> _DO THIS_: Rewrite the lines of every entry below with "common name" swapped for "vernacular name" and everything else unchanged. Leave the pictures out.

> _GIVEN DATA_:
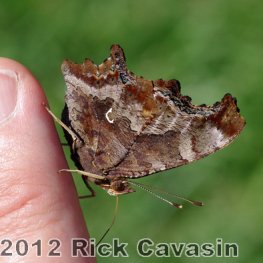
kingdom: Animalia
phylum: Arthropoda
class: Insecta
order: Lepidoptera
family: Nymphalidae
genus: Polygonia
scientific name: Polygonia comma
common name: Eastern Comma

> _FINISHED ANSWER_:
kingdom: Animalia
phylum: Arthropoda
class: Insecta
order: Lepidoptera
family: Nymphalidae
genus: Polygonia
scientific name: Polygonia comma
vernacular name: Eastern Comma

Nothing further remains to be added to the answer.